[PROBLEMS TO SOLVE]
A: Summarize the text on Frontside Authentication and SSO in two sentences.
B: Write the next part of the text on Frontside Authentication and SSO, picking up after its last sentence.

[TEXT]
*** Begin section ***

WS2008: Frontside Authentication and SSO

WS2008: Frontside Authentication and SSO

  • Comments 4
  • Likes

Welcome to Day Twenty-One.  We're three weeks into our series and there are only six days left.  Today's topics for discussion are Frontside Authentication and Single Sign-On (SSO) in the Terminal Services space.  So, let's get started ...

Frontside Authentication is a new connection process in the Remote Desktop Connection 6.x client where credentials are entered before the connection is made to a Windows Server 2008 Terminal Server.  After you enter your credentials and initiate the connection to the Terminal Server, our credentials are automatically passed to the server for authentication.  With this new behavior, you now enter your credentials in the RDC client as opposed to the Log on to Windows prompt that is presented by WINLOGON.EXE on the Terminal Server.

*** End section ***

[SOURCE INFORMATION]
*** Begin section ***

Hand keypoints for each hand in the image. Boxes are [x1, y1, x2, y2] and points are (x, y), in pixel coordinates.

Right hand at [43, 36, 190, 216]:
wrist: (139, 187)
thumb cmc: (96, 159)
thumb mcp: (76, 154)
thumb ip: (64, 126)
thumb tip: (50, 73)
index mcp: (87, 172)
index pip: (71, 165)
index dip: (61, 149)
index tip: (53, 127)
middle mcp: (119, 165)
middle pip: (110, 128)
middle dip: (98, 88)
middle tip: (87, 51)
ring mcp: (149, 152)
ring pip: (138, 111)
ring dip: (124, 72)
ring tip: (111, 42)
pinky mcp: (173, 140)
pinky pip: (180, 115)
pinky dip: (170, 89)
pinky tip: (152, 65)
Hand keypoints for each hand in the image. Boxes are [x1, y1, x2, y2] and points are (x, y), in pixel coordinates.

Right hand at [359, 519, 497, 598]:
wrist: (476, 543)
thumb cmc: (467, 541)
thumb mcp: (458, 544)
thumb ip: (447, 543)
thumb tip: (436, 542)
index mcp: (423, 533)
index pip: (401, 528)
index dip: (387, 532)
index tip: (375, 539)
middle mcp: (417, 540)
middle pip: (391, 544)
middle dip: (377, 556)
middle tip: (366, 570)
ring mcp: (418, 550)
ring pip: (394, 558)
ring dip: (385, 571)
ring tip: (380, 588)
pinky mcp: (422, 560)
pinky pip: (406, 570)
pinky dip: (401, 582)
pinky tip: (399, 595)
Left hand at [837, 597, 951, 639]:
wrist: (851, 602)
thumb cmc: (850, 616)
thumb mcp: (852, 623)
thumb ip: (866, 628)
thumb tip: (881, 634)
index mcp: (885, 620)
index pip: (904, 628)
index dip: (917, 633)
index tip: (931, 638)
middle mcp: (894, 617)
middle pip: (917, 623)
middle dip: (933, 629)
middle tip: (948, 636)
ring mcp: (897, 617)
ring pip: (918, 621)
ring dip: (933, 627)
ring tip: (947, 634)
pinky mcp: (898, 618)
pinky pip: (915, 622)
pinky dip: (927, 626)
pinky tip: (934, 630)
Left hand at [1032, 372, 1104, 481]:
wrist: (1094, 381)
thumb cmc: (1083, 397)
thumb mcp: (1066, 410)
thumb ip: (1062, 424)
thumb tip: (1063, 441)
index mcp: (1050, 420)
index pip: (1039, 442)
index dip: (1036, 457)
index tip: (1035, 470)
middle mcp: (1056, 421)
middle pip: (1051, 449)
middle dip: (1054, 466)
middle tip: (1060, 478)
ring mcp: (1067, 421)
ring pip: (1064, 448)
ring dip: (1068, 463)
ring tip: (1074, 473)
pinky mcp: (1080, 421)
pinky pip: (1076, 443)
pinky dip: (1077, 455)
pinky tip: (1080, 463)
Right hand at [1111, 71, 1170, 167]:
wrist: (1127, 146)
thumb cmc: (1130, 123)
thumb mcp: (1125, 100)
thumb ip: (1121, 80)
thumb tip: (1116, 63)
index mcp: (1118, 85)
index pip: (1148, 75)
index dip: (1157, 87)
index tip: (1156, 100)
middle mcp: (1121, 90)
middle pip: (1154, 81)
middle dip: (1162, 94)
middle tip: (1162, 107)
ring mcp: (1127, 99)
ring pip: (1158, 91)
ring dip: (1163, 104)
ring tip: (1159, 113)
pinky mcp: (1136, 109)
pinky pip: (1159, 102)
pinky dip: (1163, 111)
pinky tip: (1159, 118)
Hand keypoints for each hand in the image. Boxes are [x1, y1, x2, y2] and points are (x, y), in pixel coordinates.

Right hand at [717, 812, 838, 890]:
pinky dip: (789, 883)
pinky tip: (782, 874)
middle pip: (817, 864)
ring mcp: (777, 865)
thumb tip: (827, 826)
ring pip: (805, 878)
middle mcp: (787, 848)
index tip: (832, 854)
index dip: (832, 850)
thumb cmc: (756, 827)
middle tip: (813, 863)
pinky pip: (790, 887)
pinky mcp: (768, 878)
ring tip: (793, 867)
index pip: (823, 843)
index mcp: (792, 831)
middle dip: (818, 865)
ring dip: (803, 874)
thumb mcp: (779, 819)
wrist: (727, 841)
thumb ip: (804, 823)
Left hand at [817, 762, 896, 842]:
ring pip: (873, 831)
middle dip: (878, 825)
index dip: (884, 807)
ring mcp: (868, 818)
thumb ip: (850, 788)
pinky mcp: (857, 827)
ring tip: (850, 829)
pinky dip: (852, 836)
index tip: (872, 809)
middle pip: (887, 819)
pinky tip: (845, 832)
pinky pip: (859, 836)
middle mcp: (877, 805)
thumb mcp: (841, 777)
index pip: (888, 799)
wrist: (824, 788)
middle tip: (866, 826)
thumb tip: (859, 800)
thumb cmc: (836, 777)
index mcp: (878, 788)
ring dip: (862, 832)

*** End section ***

[ANSWERS BY TASK]
A: Day Twenty-One of the series covers Frontside Authentication and Single Sign-On (SSO) in the Terminal Services space. Frontside Authentication is a new connection process in the Remote Desktop Connection 6.x client in which credentials are entered in the client before the connection to a Windows Server 2008 Terminal Server is made, rather than at the Log on to Windows prompt that WINLOGON.EXE presents on the server.

B:
So what's the big deal, right?  You still have to provide valid credentials to log on, so why did we make this change?  The intent of Frontside Authentication in Terminal Services is to enhance usability and increase security by reducing the potential attack surface exposed to unauthorized users.  A new Security Support Provider (SSP) in Windows Server 2008 provides a more secure method for transferring credentials over the network prior to establishing a new Windows session.  In previous versions of Windows Server, numerous session-specific components, such as CSRSS.EXE, USERINIT.EXE and WINLOGON.EXE  we active during the authentication process.  This created the possibility of a pre-authentication attack surface for key operating system components.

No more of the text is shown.